§ Material provided:

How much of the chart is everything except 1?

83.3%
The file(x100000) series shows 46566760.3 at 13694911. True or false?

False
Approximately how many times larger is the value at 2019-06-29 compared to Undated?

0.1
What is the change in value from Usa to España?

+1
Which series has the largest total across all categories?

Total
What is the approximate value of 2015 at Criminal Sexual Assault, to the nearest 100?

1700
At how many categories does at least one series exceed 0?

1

...

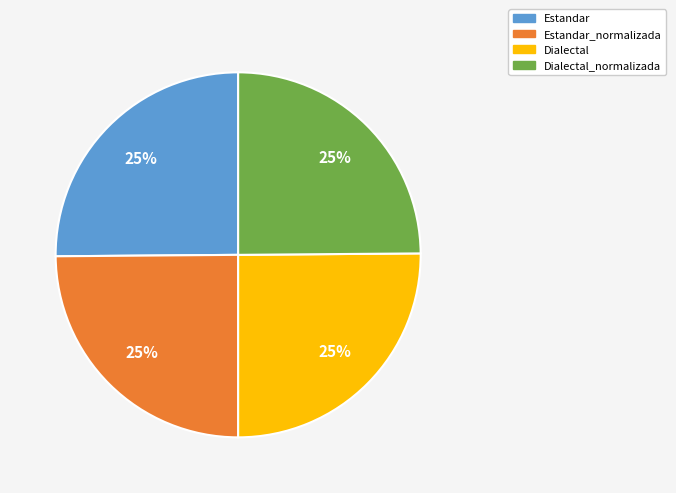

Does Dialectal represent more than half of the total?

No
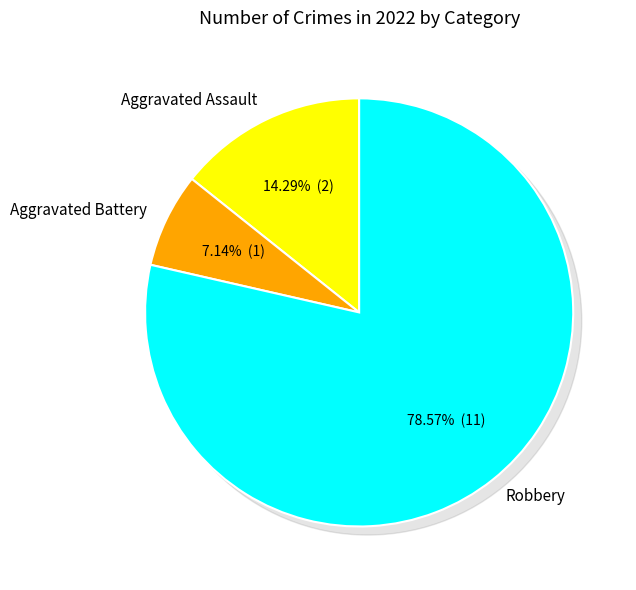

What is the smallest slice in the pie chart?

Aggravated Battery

* * *

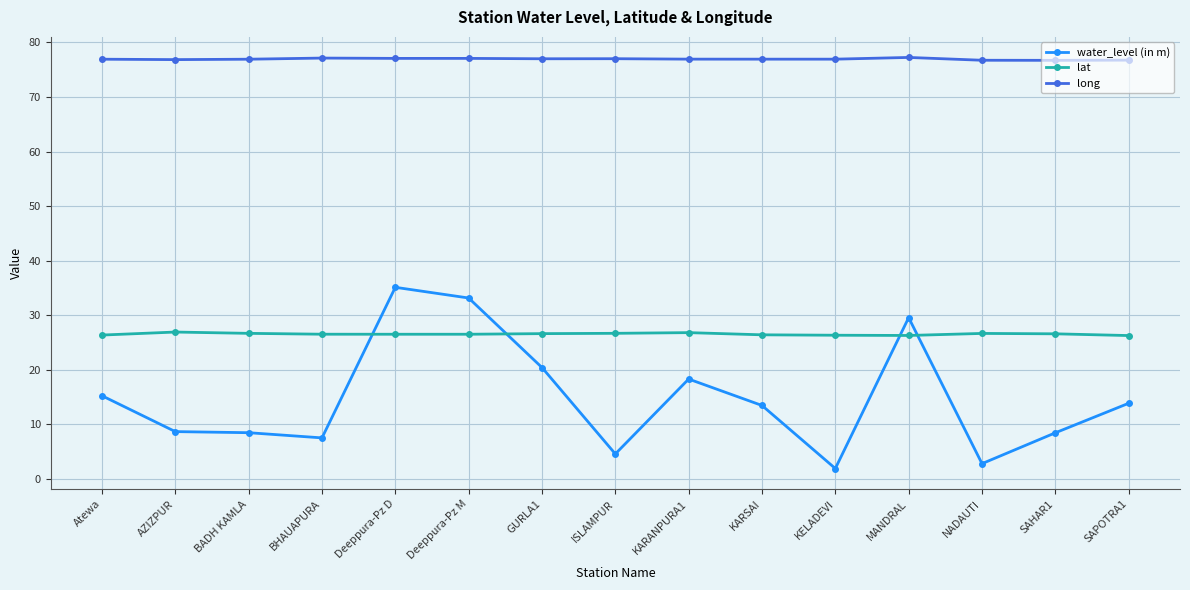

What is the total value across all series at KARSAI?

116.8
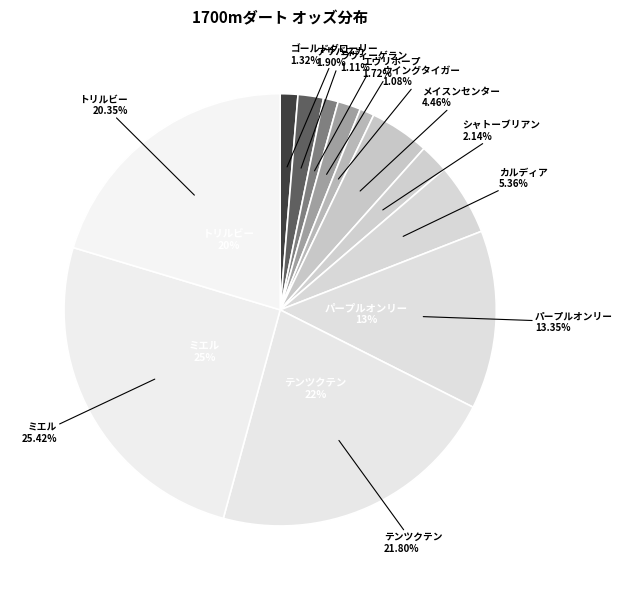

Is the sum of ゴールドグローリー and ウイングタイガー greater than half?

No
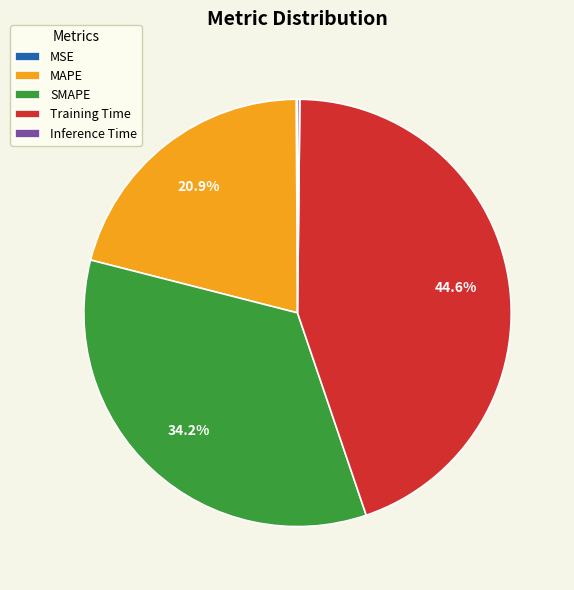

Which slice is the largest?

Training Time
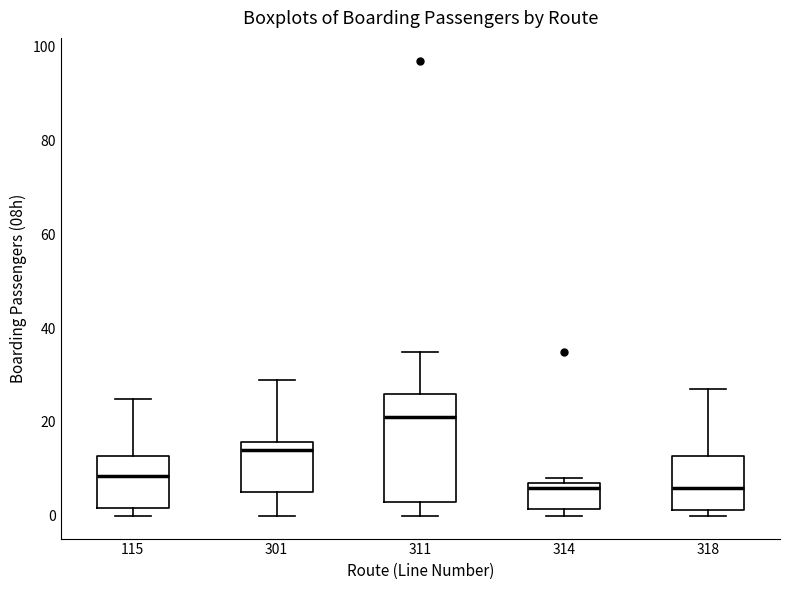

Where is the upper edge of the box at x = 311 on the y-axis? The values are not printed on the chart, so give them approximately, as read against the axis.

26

§ What the task requires: Copy out everything from the line containing "What is the total" down to the line containing "Training Time", keeping each line as it is in the items. Omit the pictures.

§ Response to this exercise:
What is the total value across all series at KARSAI?

116.8

Is the sum of ゴールドグローリー and ウイングタイガー greater than half?

No

Which slice is the largest?

Training Time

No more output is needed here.